I need to move that so it looks like this:
FName LName || LOC || JB
Caveats:
Must remove the , after the name.
Must capitalize the location (it's 2 or 3 letters, inconsistently capitalized. I want to make them all caps).
JB is anywhere from 1 to 4 characters on the end. I just need to take that last bit and dump it in.
They're all separated by at least a space (the first has a comma and a space).
I'd like a macro to do this, because I have to do it with relative frequency, and doing 200 rows of this by hand is a pain. Any help?
Sounds like all you need is a formula in the next column. If your values are in column A starting with cell A1, try:
=LEFT(A1,FIND(",",A1)-1)&" || "&UPPER(MID(A1,FIND(",",A1)+2,FIND(" ",A1,FIND(",",A1)+2)-FIND(",",A1)-2))&" || "&RIGHT(A1,LEN(A1)-FIND(" ",A1,FIND(",",A1)+2))

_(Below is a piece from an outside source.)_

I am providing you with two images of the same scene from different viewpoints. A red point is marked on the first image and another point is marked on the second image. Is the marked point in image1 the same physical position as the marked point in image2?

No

This formula takes everything to the left of the comma and adds " || ". Then it finds the next space starting its search two characters after the comma. Using that index it then can extract the location and make it upper case. Then again we add " || ". Then knowing the index of that space we can grab everything to the right to grab the job. This same logic can be applied in VBA but this is probably a quicker solution and easier to pass between computers.
You don't necessarily need a macro. You can do it with a series of right()'s left()'s mid()'s and find()'s. Also need to use Upper() for the loc.
For instance, if your data is in column A, to get a column with first and last name in column B, in B1 you could use:
=LEFT(A1,FIND(",",A1)-1)
That'll return everything up to but not including the comma. For Loc, assuming there's a comma between Loc and JB in C1 you'd use:
=UPPER(MID(A1,FIND(",",A1)+2,FIND(",",A1,FIND(" ",A1)+1)-FIND(" ",A1)-3))
That'll return the uppercase version of the middle of the string, starting 2 chars after the first comma (so you don't get the space), and ending 2 less than the difference between the first and second commas. If there's no comma, you could do a similar set of searches to find where that last space is.
The last IN d1 is:
=RIGHT(A1,LEN(A1)-FIND(" ",A1,FIND(",",A1)+2))
edited after the clarification of commas and spaces.